─── GIVEN TEXT ───

Chlorhexidine Mouthwash Could Make Saliva Significantly More Acidic

Dentistry Today


Chlorhexidine mouthwash significantly increases the abundance of lactate-producing bacteria that lower saliva pH and may increase the risk of tooth damage, according to the University of Plymouth.

In the study, which researchers call the first looking at the effect of chlorhexidine mouthwash on the entire oral microbiome, subjects used a placebo mouthwash for seven days, followed by seven days of a chlorhexidine mouthwash.

At the end of each week, the researchers analyzed the abundance and diversity of the bacteria in the mouth and measured pH, saliva buffering capacity (or the ability to neutralize acids in the mouth), lactate, glucose, nitrate, and nitrate concentrations.

The chlorhexidine mouthwash led to a greater abundance of species within the Firmicutesand Proteobacteriafamilies as well as fewer Bacteroidetes, TM7, and Fusobacteria. This change was associated with an increase in acidity, seen in lower salivary pH and buffering capacity.

─── DATA PROVIDED ───

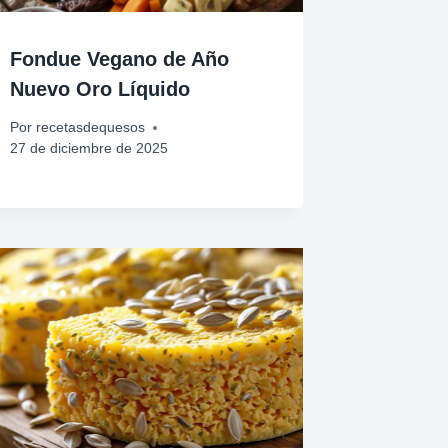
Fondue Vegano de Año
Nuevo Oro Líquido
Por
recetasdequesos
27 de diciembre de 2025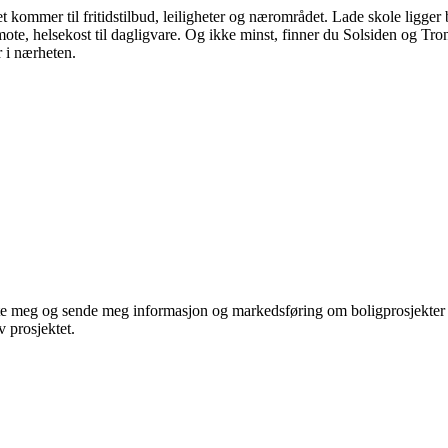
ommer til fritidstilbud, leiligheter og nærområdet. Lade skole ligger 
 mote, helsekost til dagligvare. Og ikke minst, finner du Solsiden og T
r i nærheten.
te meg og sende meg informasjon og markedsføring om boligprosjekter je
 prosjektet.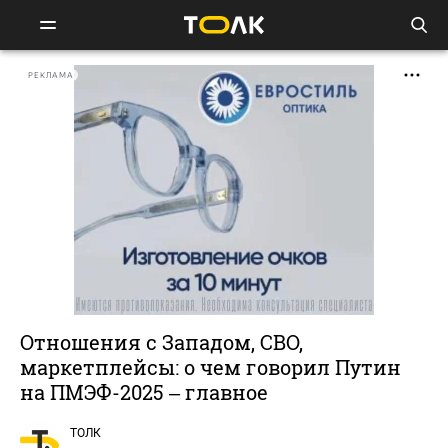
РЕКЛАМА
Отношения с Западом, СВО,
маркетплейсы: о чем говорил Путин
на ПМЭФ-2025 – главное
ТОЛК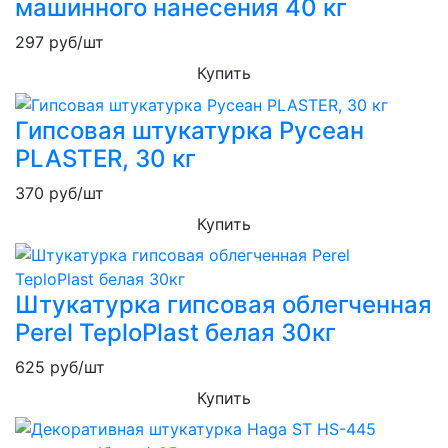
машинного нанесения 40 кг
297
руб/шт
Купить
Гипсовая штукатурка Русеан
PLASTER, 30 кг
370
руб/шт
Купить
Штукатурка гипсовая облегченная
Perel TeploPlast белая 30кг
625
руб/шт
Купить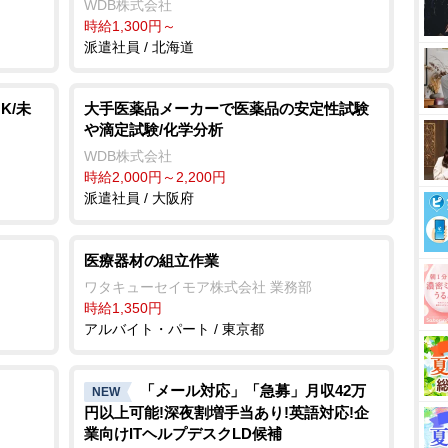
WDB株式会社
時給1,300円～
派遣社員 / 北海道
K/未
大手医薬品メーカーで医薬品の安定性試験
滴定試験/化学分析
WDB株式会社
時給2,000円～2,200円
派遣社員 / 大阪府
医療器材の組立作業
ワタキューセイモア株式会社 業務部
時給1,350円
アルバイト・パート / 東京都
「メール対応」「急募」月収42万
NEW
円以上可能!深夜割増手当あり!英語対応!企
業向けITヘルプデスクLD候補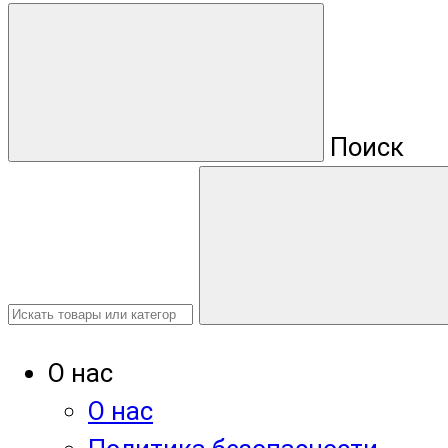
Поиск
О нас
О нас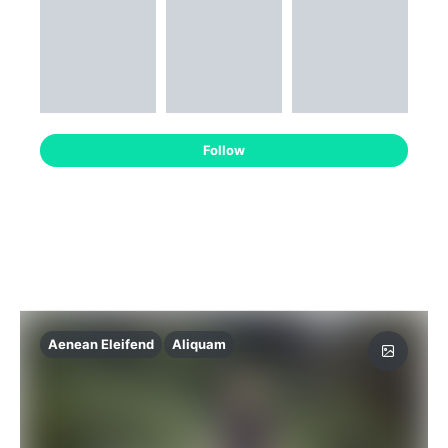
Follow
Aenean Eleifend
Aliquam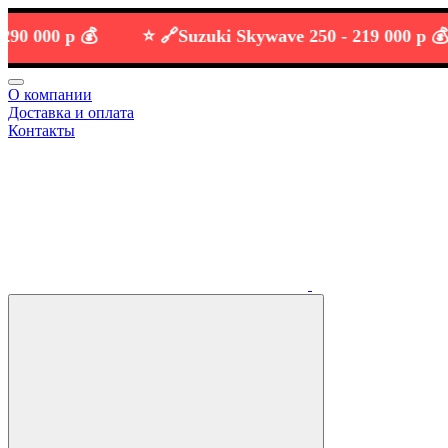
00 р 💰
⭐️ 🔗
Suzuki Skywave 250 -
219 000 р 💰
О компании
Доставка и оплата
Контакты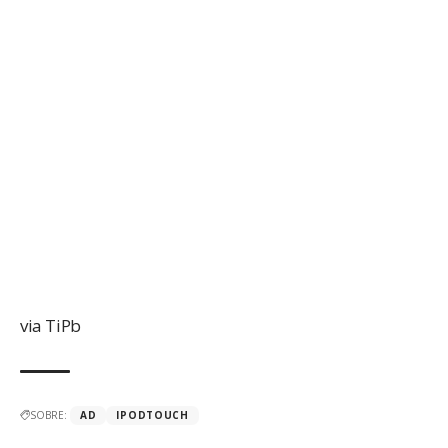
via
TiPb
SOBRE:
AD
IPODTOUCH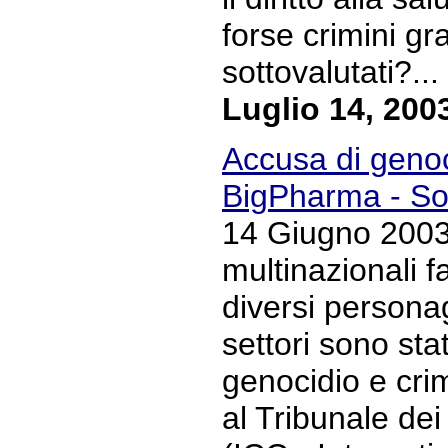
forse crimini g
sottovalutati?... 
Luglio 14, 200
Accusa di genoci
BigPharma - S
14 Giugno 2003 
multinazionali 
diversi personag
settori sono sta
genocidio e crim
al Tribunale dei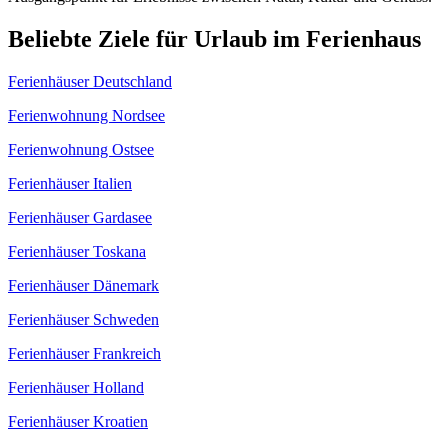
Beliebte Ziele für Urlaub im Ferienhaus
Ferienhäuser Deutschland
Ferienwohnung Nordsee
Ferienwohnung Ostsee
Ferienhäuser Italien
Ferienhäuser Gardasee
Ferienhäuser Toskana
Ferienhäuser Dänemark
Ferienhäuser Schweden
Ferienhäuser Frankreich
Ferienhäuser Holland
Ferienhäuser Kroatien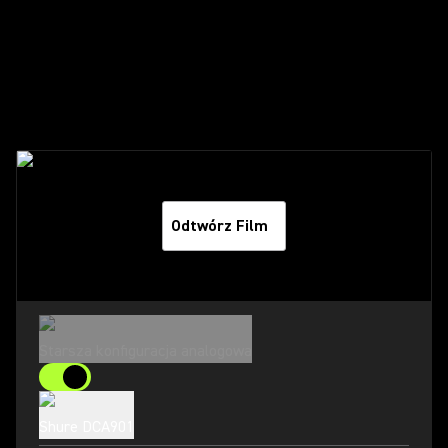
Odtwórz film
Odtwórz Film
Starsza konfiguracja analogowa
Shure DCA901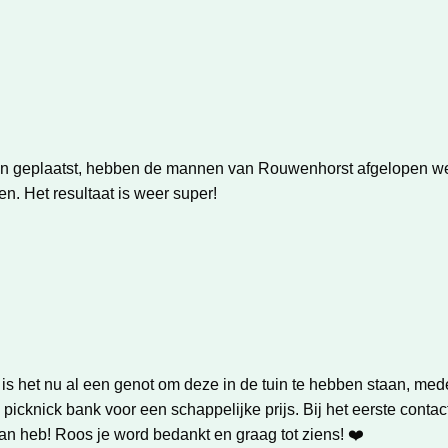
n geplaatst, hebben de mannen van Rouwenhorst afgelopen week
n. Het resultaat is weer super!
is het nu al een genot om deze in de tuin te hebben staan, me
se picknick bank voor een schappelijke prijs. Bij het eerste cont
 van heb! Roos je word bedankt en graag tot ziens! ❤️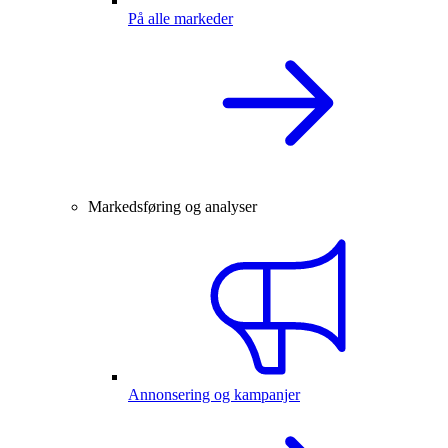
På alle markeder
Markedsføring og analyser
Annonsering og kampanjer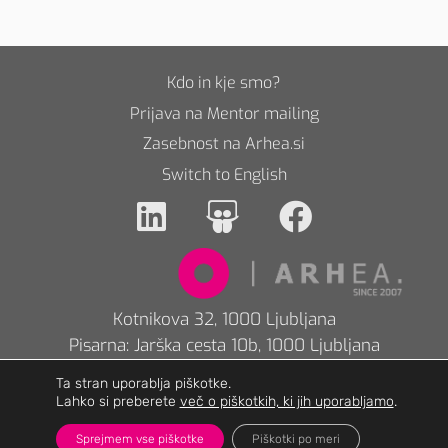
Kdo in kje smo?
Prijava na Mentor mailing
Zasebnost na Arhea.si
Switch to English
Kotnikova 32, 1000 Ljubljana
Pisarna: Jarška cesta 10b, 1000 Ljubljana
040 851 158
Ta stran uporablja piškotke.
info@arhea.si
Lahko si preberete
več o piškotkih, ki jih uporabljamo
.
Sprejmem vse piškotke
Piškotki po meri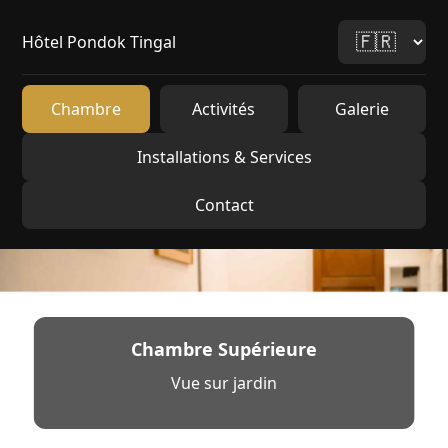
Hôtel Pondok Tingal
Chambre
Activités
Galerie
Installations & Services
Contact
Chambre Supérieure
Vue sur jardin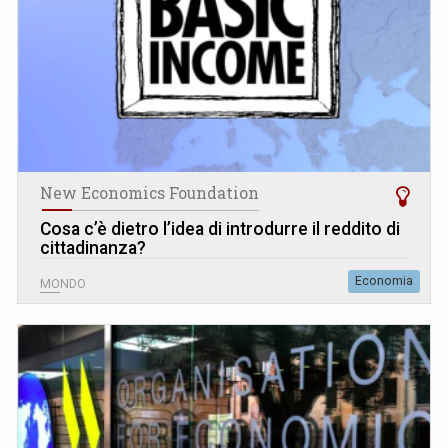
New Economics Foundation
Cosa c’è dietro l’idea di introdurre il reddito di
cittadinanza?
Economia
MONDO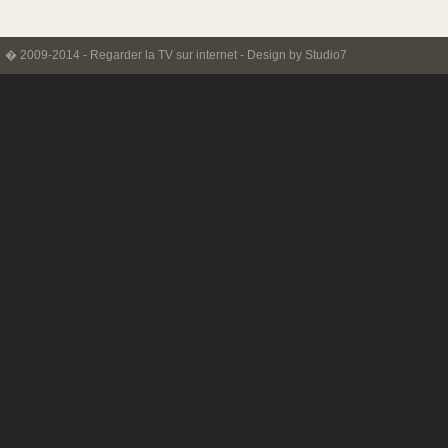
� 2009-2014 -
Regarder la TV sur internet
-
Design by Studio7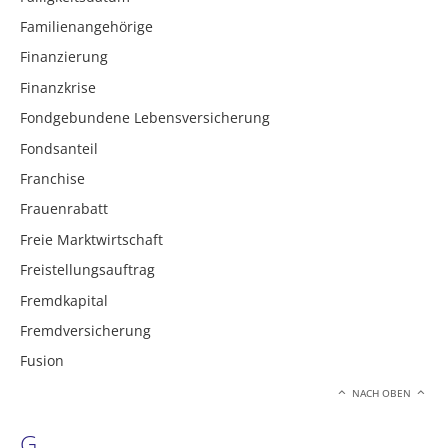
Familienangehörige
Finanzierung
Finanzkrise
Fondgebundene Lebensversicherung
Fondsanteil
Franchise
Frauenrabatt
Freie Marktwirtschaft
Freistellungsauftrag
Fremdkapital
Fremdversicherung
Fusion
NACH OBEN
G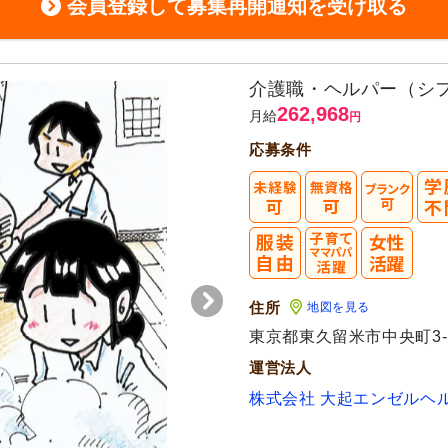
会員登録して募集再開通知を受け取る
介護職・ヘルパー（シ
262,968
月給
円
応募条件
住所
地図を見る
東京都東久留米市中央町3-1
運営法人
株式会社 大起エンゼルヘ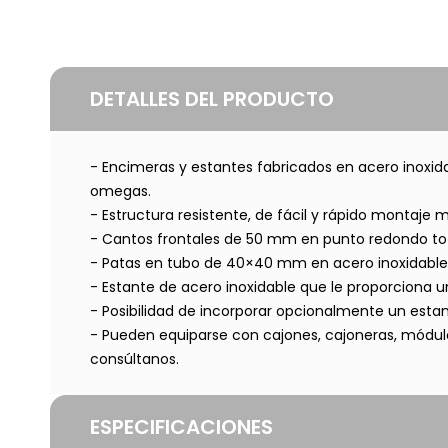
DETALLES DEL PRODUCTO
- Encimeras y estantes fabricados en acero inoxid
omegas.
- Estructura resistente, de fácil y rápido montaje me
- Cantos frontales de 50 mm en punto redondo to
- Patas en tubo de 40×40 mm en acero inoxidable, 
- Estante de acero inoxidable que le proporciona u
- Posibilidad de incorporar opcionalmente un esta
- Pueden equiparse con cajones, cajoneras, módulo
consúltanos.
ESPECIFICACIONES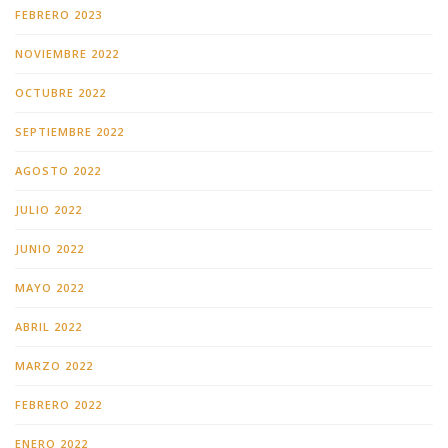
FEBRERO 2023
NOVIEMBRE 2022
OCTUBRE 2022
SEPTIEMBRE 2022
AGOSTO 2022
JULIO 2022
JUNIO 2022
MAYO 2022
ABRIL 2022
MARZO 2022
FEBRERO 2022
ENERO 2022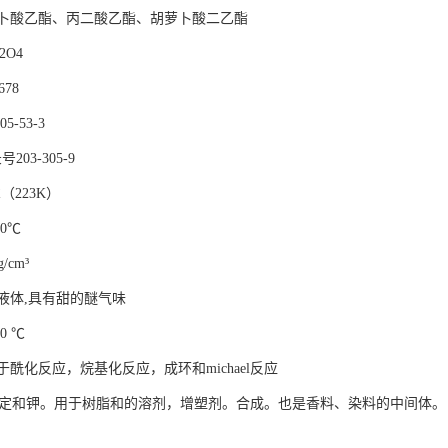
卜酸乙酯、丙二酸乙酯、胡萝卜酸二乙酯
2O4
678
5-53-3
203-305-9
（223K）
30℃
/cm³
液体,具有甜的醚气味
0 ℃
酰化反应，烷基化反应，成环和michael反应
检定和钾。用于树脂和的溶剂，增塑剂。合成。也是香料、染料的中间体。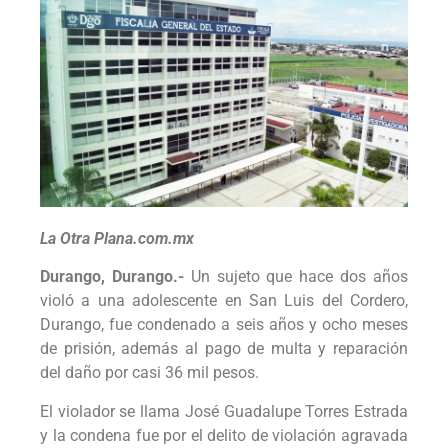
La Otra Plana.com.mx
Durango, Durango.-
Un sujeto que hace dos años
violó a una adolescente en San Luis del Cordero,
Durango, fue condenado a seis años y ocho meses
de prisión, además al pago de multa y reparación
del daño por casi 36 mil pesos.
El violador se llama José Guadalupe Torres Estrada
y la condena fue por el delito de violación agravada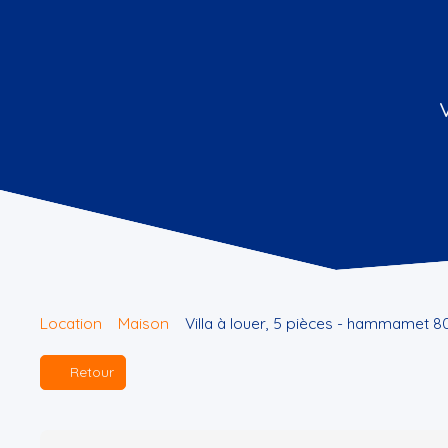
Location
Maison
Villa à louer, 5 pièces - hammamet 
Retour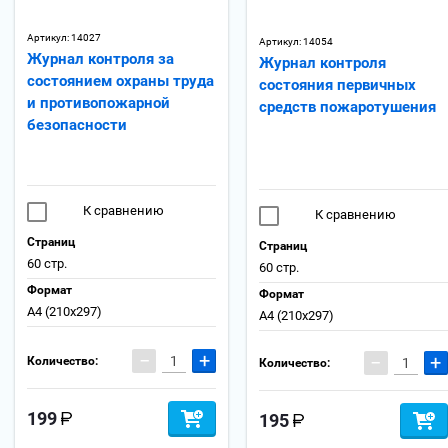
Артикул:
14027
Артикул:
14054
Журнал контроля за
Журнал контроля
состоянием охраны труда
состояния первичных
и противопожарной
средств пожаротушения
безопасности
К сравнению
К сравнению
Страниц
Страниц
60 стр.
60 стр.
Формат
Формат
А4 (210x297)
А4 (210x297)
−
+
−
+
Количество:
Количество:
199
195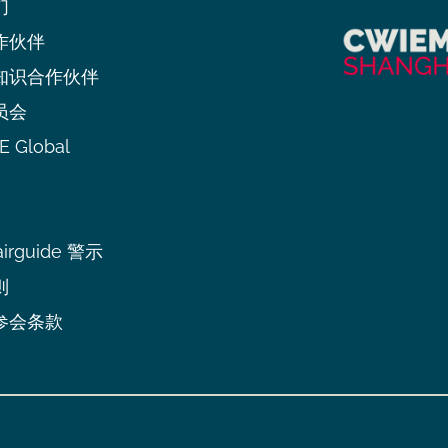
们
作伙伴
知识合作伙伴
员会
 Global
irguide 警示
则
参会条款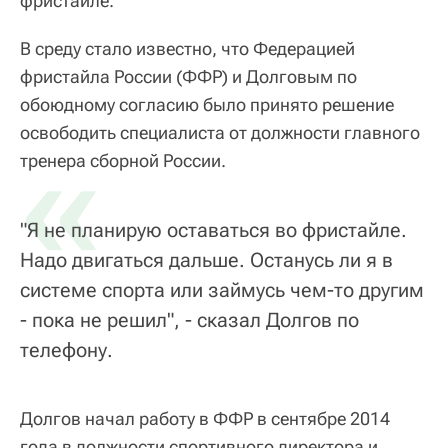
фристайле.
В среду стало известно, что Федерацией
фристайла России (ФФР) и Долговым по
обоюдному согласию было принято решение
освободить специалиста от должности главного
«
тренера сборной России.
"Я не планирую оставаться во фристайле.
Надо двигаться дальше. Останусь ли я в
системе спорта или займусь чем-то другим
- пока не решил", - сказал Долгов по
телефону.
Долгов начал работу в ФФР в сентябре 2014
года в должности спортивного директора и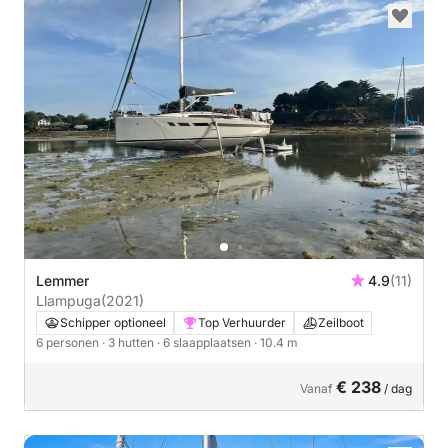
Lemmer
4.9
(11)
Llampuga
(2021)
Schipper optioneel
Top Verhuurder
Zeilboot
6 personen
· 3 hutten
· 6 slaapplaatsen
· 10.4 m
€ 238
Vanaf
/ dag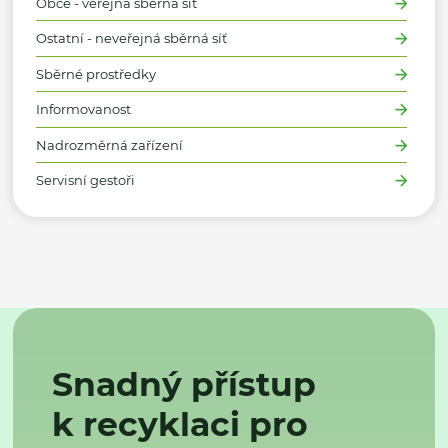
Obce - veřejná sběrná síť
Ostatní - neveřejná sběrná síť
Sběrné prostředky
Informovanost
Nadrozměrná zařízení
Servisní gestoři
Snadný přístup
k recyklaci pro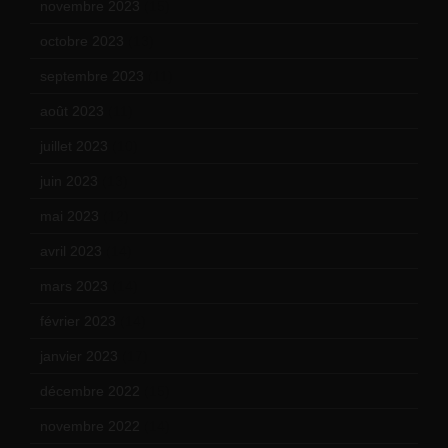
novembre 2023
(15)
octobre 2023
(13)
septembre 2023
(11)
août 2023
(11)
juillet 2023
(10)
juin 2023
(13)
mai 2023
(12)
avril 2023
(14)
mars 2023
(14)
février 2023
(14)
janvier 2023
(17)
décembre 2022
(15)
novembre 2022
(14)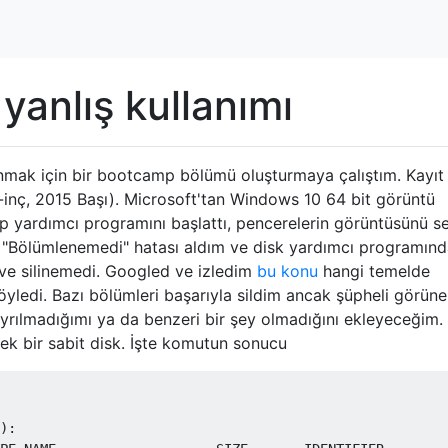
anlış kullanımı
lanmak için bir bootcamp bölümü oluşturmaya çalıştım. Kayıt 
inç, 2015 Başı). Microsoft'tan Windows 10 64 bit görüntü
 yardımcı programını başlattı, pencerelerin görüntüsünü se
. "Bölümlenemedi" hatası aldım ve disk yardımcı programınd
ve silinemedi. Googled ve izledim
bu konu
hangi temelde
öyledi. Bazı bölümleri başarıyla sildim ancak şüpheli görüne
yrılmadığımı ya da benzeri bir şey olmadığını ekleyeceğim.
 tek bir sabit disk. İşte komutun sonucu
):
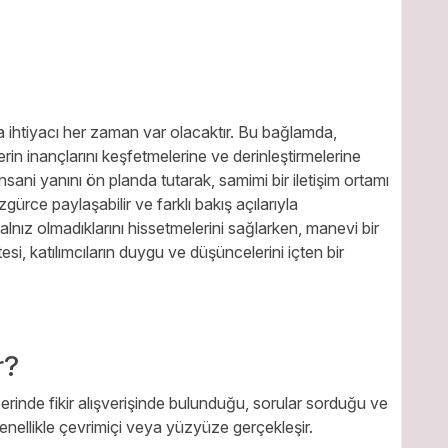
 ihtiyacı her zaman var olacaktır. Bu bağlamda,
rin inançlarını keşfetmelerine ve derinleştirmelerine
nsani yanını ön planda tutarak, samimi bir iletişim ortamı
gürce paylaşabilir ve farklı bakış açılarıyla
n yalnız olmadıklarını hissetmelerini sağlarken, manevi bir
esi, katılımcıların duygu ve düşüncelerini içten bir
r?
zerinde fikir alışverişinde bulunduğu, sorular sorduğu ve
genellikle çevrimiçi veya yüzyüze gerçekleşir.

───

§ **TASKS TO COMPLETE**
a) In the article on chlorhexidine mouthwash, how long did subjects use the placebo mouthwash before switching?
b) Continue the article on chlorhexidine mouthwash from its last sentence.

§ **TASK-BY-TASK ANSWERS**
a) They used the placebo mouthwash for seven days.

b)
Though chlorhexidine reduced microbial diversity in the mouth, the researchers noted that more research was needed to determine if this reduction in diversity itself increased the risk of oral disease.

Saliva maintains a neutral pH in the mouth as acidity levels fluctuate as a result of eating and drinking. If saliva pH gets too low, damage can occur to the teeth and mucosa.

The research also confirmed previous studies indicating that chlorhexidine disrupted the ability of oral bacteria to turn nitrate into nitrite, a key molecule for reducing blood pressure. Lower saliva and blood plasma nitrite concentrations were found after using chlorhexidine mouthwash, followed by a trend of increased systolic blood pressure.

These findings supported earlier research led by the university showing that the blood pressure-lowering effect of exercise is significantly reduced when people rinse their mouths with antibacterial mouthwash rather than water as well.

“There is surprising lack of knowledge and literature behind the use of these products,” said Raul Bescos, PhD, of the university’s Faculty of Health.

“Chlorhexidine mouthwash is widely used, but research has been limited to its effect on a small number of bacteria linked to particular oral diseases, and most has been carried out in vitro,” said Bescos.

“We believe this is the first study to look at the impact of seven-day use on the whole oral microbiome in human subjects,” Bescos said.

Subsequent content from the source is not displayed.